First Lady Jill Biden Honors Foo Fighters’ Taylor Hawkins After His Death
The late Taylor Hawkins earned posthumous recognition from the family of the highest office in the land last week (March 26) when U.S. First Lady Dr. Jill Biden honored the Foo Fighters drummer after his unexpected death at age 50 last Friday (March 25).
The acknowledgment from Biden showed the reach of the drummer's talent, plus the impact his death made on pop culture at large. In her statement, the First Lady praised Hawkins' life and work, and she offered condolences to his loved ones and supporters.
"A ferocious drummer, dedicated father, and dear friend gone far too soon," Biden remarked of the musician.
"Sending love to Taylor Hawkins' family and fans of the Foo Fighters everywhere," she added.
Biden wasn't alone in her tribute. Memorials from across the music world proved the drummer's importance to rock. Looking back on Dave Grohl's past words about Hawkins, the Foo Fighters leader once said it was "love at first sight" when he met the musician.
But Hawkins wasn't just a Foo Fighter. Before his Foos career, he played drums with Alanis Morissette and Sass Jordan, among others. Later, he led Taylor Hawkins & the Coattail Riders, Chevy Metal, The Birds of Satan, and he co-founded the supergroup NHC.
In the past, the Foo Fighters have supported the Democrats, the political party to which Biden belongs. The Foos played the 2012 DNC before a speech from then President Barack Obama.

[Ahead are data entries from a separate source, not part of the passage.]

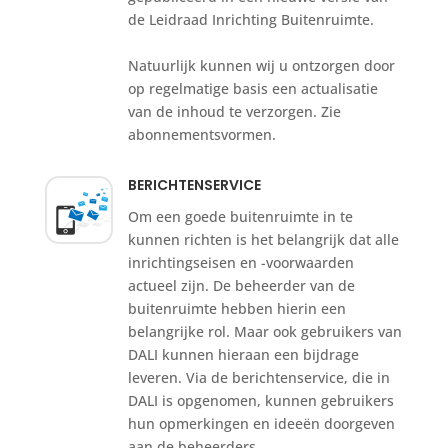
de Leidraad Inrichting Buitenruimte.
Natuurlijk kunnen wij u ontzorgen door
op regelmatige basis een actualisatie
van de inhoud te verzorgen. Zie
abonnementsvormen.
BERICHTENSERVICE
Om een goede buitenruimte in te
kunnen richten is het belangrijk dat alle
inrichtingseisen en -voorwaarden
actueel zijn. De beheerder van de
buitenruimte hebben hierin een
belangrijke rol. Maar ook gebruikers van
DALI kunnen hieraan een bijdrage
leveren. Via de berichtenservice, die in
DALI is opgenomen, kunnen gebruikers
hun opmerkingen en ideeën doorgeven
aan de beheerders.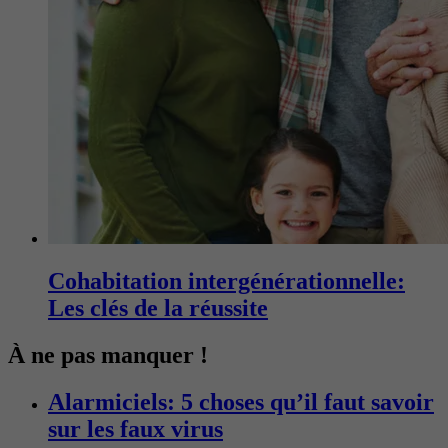
Cohabitation intergénérationnelle:
Les clés de la réussite
À ne pas manquer !
Alarmiciels: 5 choses qu’il faut savoir
sur les faux virus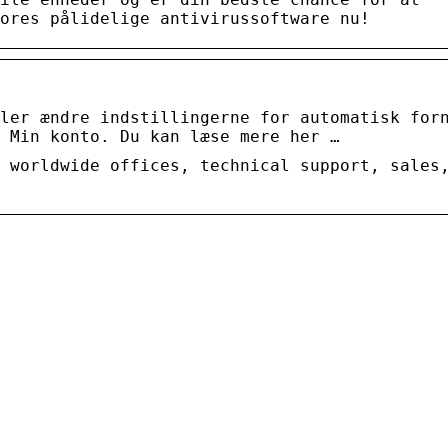
ores pålidelige antivirussoftware nu!
ler ændre indstillingerne for automatisk for
 Min konto. Du kan læse mere her …
 worldwide offices, technical support, sales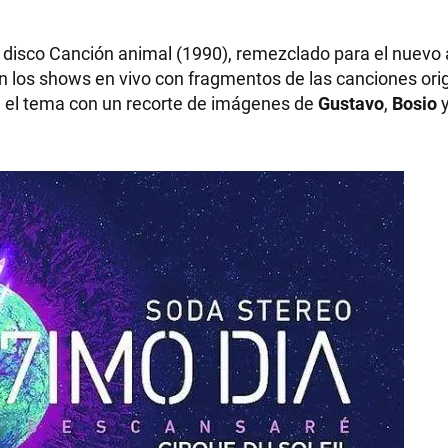
 disco Canción animal (1990), remezclado para el nuevo
n los shows en vivo con fragmentos de las canciones ori
el tema con un recorte de imágenes de
Gustavo
,
Bosio
RECETAS
PALABRAS
HORÓSCOPO
Seguinos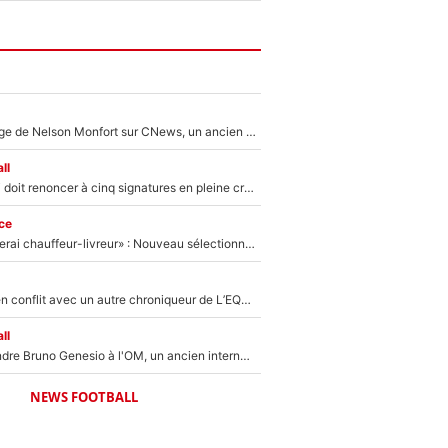
Après le dérapage de Nelson Monfort sur CNews, un ancien journaliste de France Télévisions relance la polémique sur les incendies en Gironde
ll
Grégory Lorenzi doit renoncer à cinq signatures en pleine crise financière : L’IA propose sept noms à l’OM pour un mercato réussi... à seulement 5M€ !
ce
«Plus grand, je ferai chauffeur-livreur» : Nouveau sélectionneur des Bleus, Zinédine Zidane s’était imaginé un avenir très différent lorsqu'il était enfant
Johan Micoud en conflit avec un autre chroniqueur de L’EQUIPE du Soir : «Pendant un moment, je ne les ai pas remis ensemble dans l'émission»
ll
Proche de rejoindre Bruno Genesio à l'OM, un ancien international français va finalement débarquer... sur RMC !
NEWS FOOTBALL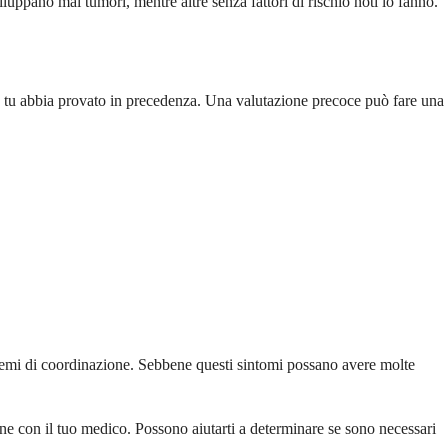
luppano mai tumori, mentre altre senza fattori di rischio noti lo fanno.
osa tu abbia provato in precedenza. Una valutazione precoce può fare una
lemi di coordinazione. Sebbene questi sintomi possano avere molte
erne con il tuo medico. Possono aiutarti a determinare se sono necessari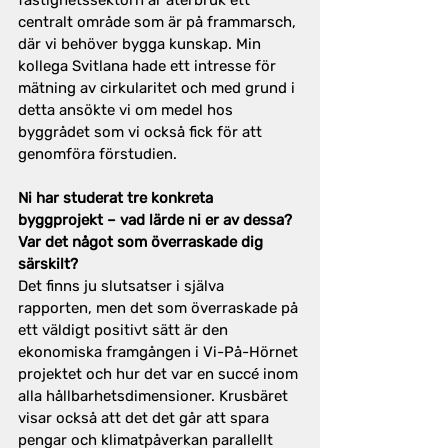
centralt område som är på frammarsch, 
där vi behöver bygga kunskap. Min 
kollega Svitlana hade ett intresse för 
mätning av cirkularitet och med grund i 
detta ansökte vi om medel hos 
byggrådet som vi också fick för att 
genomföra förstudien.
Ni har studerat tre konkreta 
byggprojekt – vad lärde ni er av dessa? 
Var det något som överraskade dig 
särskilt?
Det finns ju slutsatser i själva 
rapporten, men det som överraskade på 
ett väldigt positivt sätt är den 
ekonomiska framgången i Vi-På-Hörnet 
projektet och hur det var en succé inom 
alla hållbarhetsdimensioner. Krusbäret 
visar också att det det går att spara 
pengar och klimatpåverkan parallellt 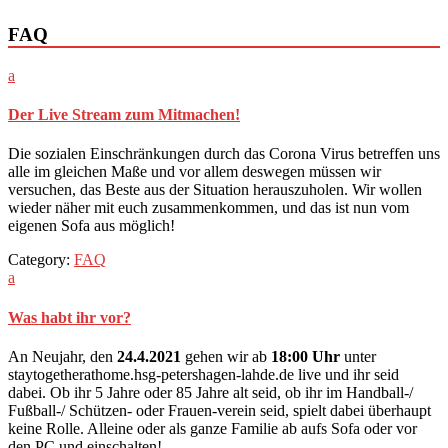
FAQ
a
Der Live Stream zum Mitmachen!
Die sozialen Einschränkungen durch das Corona Virus betreffen uns
alle im gleichen Maße und vor allem deswegen müssen wir
versuchen, das Beste aus der Situation herauszuholen. Wir wollen
wieder näher mit euch zusammenkommen, und das ist nun vom
eigenen Sofa aus möglich!
Category:
FAQ
a
Was habt ihr vor?
An Neujahr, den
24.4.2021
gehen wir ab
18:00 Uhr
unter
staytogetherathome.hsg-petershagen-lahde.de live und ihr seid
dabei. Ob ihr 5 Jahre oder 85 Jahre alt seid, ob ihr im Handball-/
Fußball-/ Schützen- oder Frauen-verein seid, spielt dabei überhaupt
keine Rolle. Alleine oder als ganze Familie ab aufs Sofa oder vor
den PC und einschalten!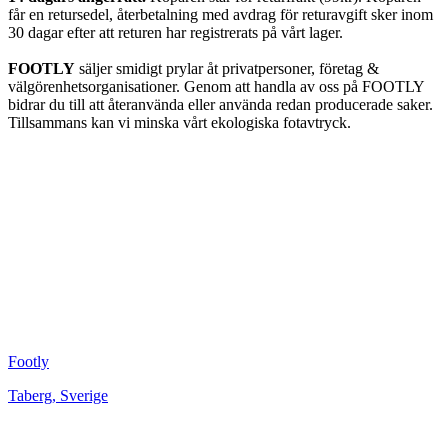
får en retursedel, återbetalning med avdrag för returavgift sker inom
30 dagar efter att returen har registrerats på vårt lager.
FOOTLY
säljer smidigt prylar åt privatpersoner, företag &
välgörenhetsorganisationer. Genom att handla av oss på FOOTLY
bidrar du till att återanvända eller använda redan producerade saker.
Tillsammans kan vi minska vårt ekologiska fotavtryck.
Footly
Taberg
,
Sverige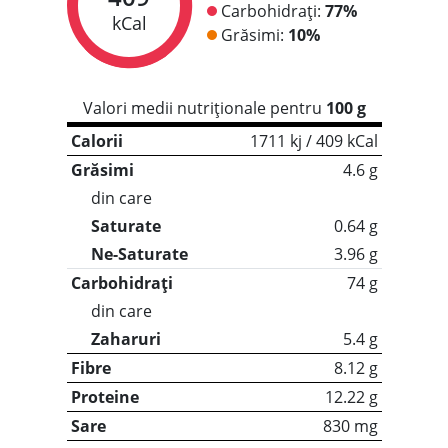
Carbohidrați:
77%
kCal
Grăsimi:
10%
Valori medii nutriționale pentru
100 g
Calorii
1711 kj / 409 kCal
Grăsimi
4.6 g
din care
Saturate
0.64 g
Ne-Saturate
3.96 g
Carbohidrați
74 g
din care
Zaharuri
5.4 g
Fibre
8.12 g
Proteine
12.22 g
Sare
830 mg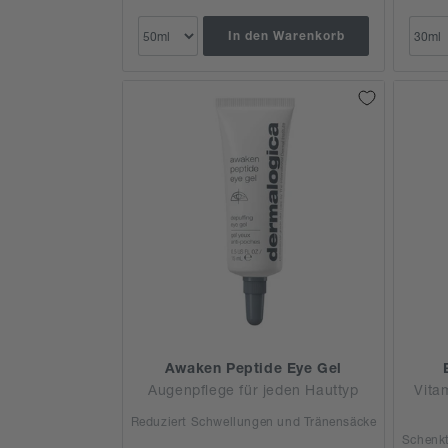
In den Warenkorb
Awaken Peptide Eye Gel
Augenpflege für jeden Hauttyp
Vita
Reduziert Schwellungen und Tränensäcke
Schenkt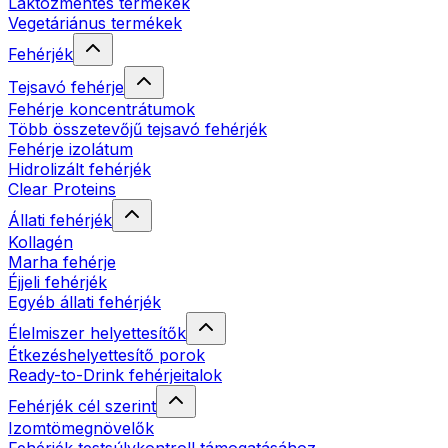
Laktózmentes termékek
Vegetáriánus termékek
Fehérjék
Tejsavó fehérje
Fehérje koncentrátumok
Több összetevőjű tejsavó fehérjék
Fehérje izolátum
Hidrolizált fehérjék
Clear Proteins
Állati fehérjék
Kollagén
Marha fehérje
Éjjeli fehérjék
Egyéb állati fehérjék
Élelmiszer helyettesítők
Étkezéshelyettesítő porok
Ready-to-Drink fehérjeitalok
Fehérjék cél szerint
Izomtömegnövelők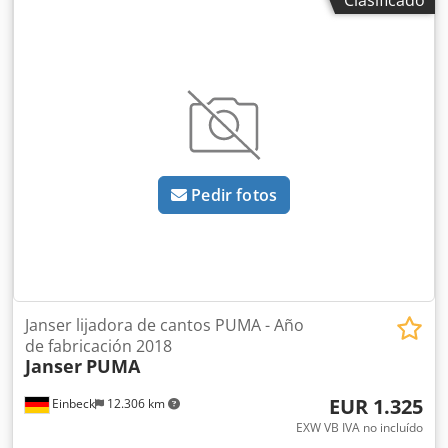
GmbH, Einbeck. Credpfxey A E S Dj Agpsf Estado & Notas: -
Estado: Usada de alquiler, mantenida regularmente -
Funcionamiento: Completamente funcional - Imágenes del
producto próximamente — contáctenos para fotos actuales
si está interesado - Inspección posible en 37574 Einbeck
con cita previa Precio 2.300 EUR más IVA | EXW Einbeck |
Entrega bajo consulta
Pedir fotos
Janser lijadora de cantos PUMA - Año
de fabricación 2018
Janser
PUMA
EUR 1.325
Einbeck
12.306 km
EXW VB IVA no incluído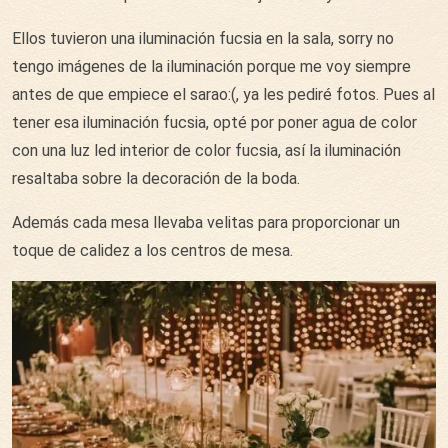
Ellos tuvieron una iluminación fucsia en la sala, sorry no
tengo imágenes de la iluminación porque me voy siempre
antes de que empiece el sarao:(, ya les pediré fotos. Pues al
tener esa iluminación fucsia, opté por poner agua de color
con una luz led interior de color fucsia, así la iluminación
resaltaba sobre la decoración de la boda.
Además cada mesa llevaba velitas para proporcionar un
toque de calidez a los centros de mesa.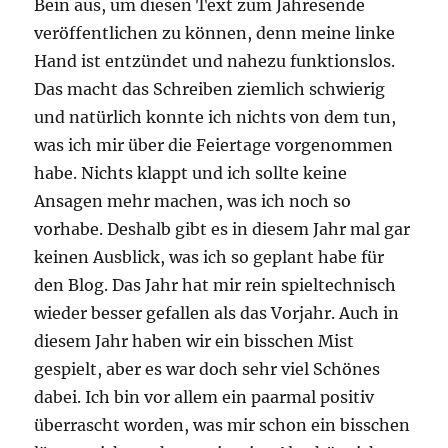
Bein aus, um diesen Text zum Jahresende
veröffentlichen zu können, denn meine linke
Hand ist entzündet und nahezu funktionslos.
Das macht das Schreiben ziemlich schwierig
und natürlich konnte ich nichts von dem tun,
was ich mir über die Feiertage vorgenommen
habe. Nichts klappt und ich sollte keine
Ansagen mehr machen, was ich noch so
vorhabe. Deshalb gibt es in diesem Jahr mal gar
keinen Ausblick, was ich so geplant habe für
den Blog. Das Jahr hat mir rein spieltechnisch
wieder besser gefallen als das Vorjahr. Auch in
diesem Jahr haben wir ein bisschen Mist
gespielt, aber es war doch sehr viel Schönes
dabei. Ich bin vor allem ein paarmal positiv
überrascht worden, was mir schon ein bisschen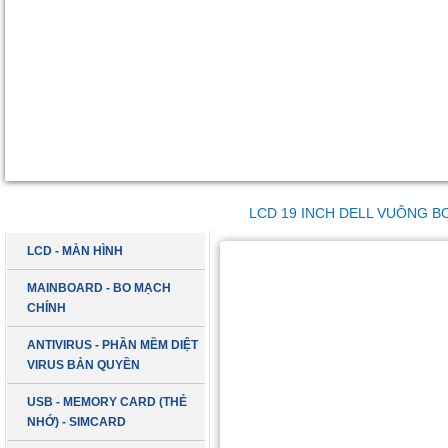
DANH MỤC SẢN PHẨM
LCD 19 INCH DELL VUÔNG BO
LCD - MÀN HÌNH
MAINBOARD - BO MẠCH
CHÍNH
ANTIVIRUS - PHẦN MỀM DIỆT
VIRUS BẢN QUYỀN
USB - MEMORY CARD (THẺ
NHỚ) - SIMCARD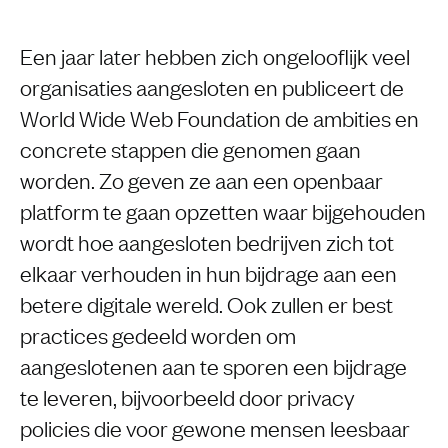
Een jaar later hebben zich ongelooflijk veel
organisaties aangesloten en publiceert de
World Wide Web Foundation de ambities en
concrete stappen die genomen gaan
worden. Zo geven ze aan een openbaar
platform te gaan opzetten waar bijgehouden
wordt hoe aangesloten bedrijven zich tot
elkaar verhouden in hun bijdrage aan een
betere digitale wereld. Ook zullen er best
practices gedeeld worden om
aangeslotenen aan te sporen een bijdrage
te leveren, bijvoorbeeld door privacy
policies die voor gewone mensen leesbaar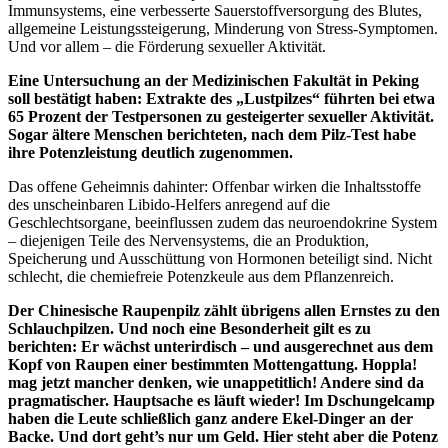
Immunsystems, eine verbesserte Sauerstoffversorgung des Blutes,
allgemeine Leistungssteigerung, Minderung von Stress-Symptomen.
Und vor allem – die Förderung sexueller Aktivität.
Eine Untersuchung an der Medizinischen Fakultät in Peking
soll bestätigt haben: Extrakte des „Lustpilzes“ führten bei etwa
65 Prozent der Testpersonen zu gesteigerter sexueller Aktivität.
Sogar ältere Menschen berichteten, nach dem Pilz-Test habe
ihre Potenzleistung deutlich zugenommen.
Das offene Geheimnis dahinter: Offenbar wirken die Inhaltsstoffe
des unscheinbaren Libido-Helfers anregend auf die
Geschlechtsorgane, beeinflussen zudem das neuroendokrine System
– diejenigen Teile des Nervensystems, die an Produktion,
Speicherung und Ausschüttung von Hormonen beteiligt sind. Nicht
schlecht, die chemiefreie Potenzkeule aus dem Pflanzenreich.
Der Chinesische Raupenpilz zählt übrigens allen Ernstes zu den
Schlauchpilzen. Und noch eine Besonderheit gilt es zu
berichten: Er wächst unterirdisch – und ausgerechnet aus dem
Kopf von Raupen einer bestimmten Mottengattung. Hoppla!
mag jetzt mancher denken, wie unappetitlich! Andere sind da
pragmatischer. Hauptsache es läuft wieder! Im Dschungelcamp
haben die Leute schließlich ganz andere Ekel-Dinger an der
Backe. Und dort geht’s nur um Geld. Hier steht aber die Potenz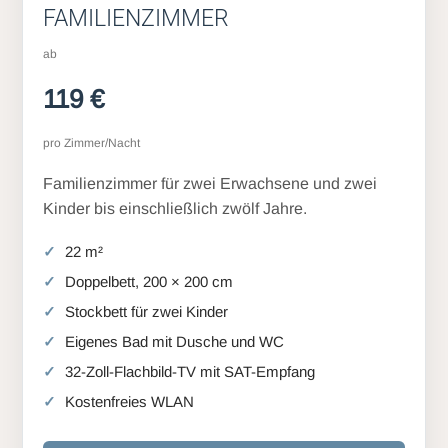
FAMILIENZIMMER
ab
119 €
pro Zimmer/Nacht
Familienzimmer für zwei Erwachsene und zwei
Kinder bis einschließlich zwölf Jahre.
22 m²
Doppelbett, 200 × 200 cm
Stockbett für zwei Kinder
Eigenes Bad mit Dusche und WC
32-Zoll-Flachbild-TV mit SAT-Empfang
Kostenfreies WLAN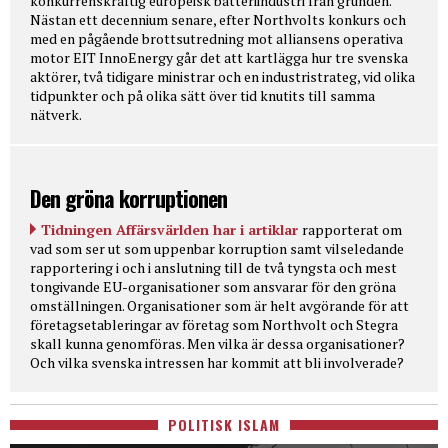
konkurrenskraftig europeisk batteriindustri från grunden.
Nästan ett decennium senare, efter Northvolts konkurs och
med en pågående brottsutredning mot alliansens operativa
motor EIT InnoEnergy går det att kartlägga hur tre svenska
aktörer, två tidigare ministrar och en industristrateg, vid olika
tidpunkter och på olika sätt över tid knutits till samma
nätverk.
Den gröna korruptionen
Tidningen Affärsvärlden har i artiklar
rapporterat om
vad som ser ut som uppenbar korruption samt vilseledande
rapportering i och i anslutning till de två tyngsta och mest
tongivande EU-organisationer som ansvarar för den gröna
omställningen. Organisationer som är helt avgörande för att
företagsetableringar av företag som Northvolt och Stegra
skall kunna genomföras. Men vilka är dessa organisationer?
Och vilka svenska intressen har kommit att bli involverade?
POLITISK ISLAM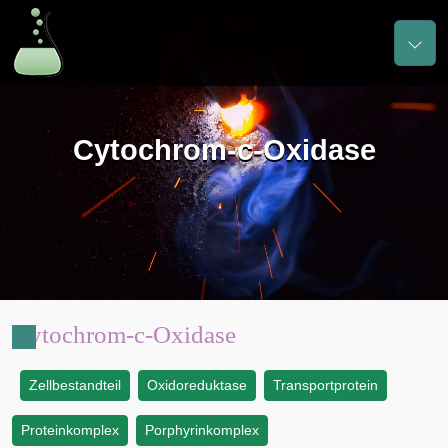
Cytochrom-c-Oxidase
Cytochrom-c-Oxidase
Zellbestandteil
Oxidoreduktase
Transportprotein
:
Proteinkomplex
Porphyrinkomplex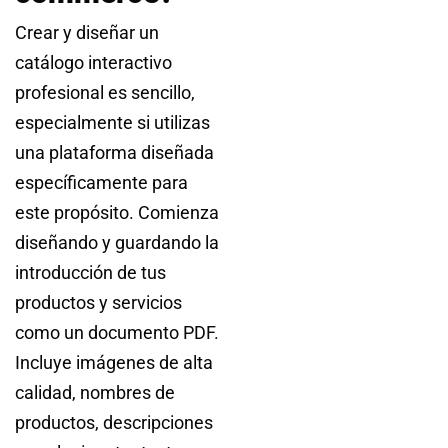
Crear y diseñar un
catálogo interactivo
profesional es sencillo,
especialmente si utilizas
una plataforma diseñada
específicamente para
este propósito. Comienza
diseñando y guardando la
introducción de tus
productos y servicios
como un documento PDF.
Incluye imágenes de alta
calidad, nombres de
productos, descripciones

In a 2017 interview, Hawkins said the U.S. "got what we deserve" regarding the president after Obama, Donald Trump, President Joe Biden's opponent in 2020. He called Trump a "symptom of a generation of reality-TV-obsessed, selfie-obsessed, Facebook-obsessed, tweet-obsessed, self-obsessed people."
The cause of Hawkins' death is being determined after he was found dead in his hotel room in Bogota, Colombia, on Friday, just before the Foos were to play the city's Festival Estereo Picnic. A preliminary toxicology report showed Hawkins had 10 different substances in his system at the time of his death.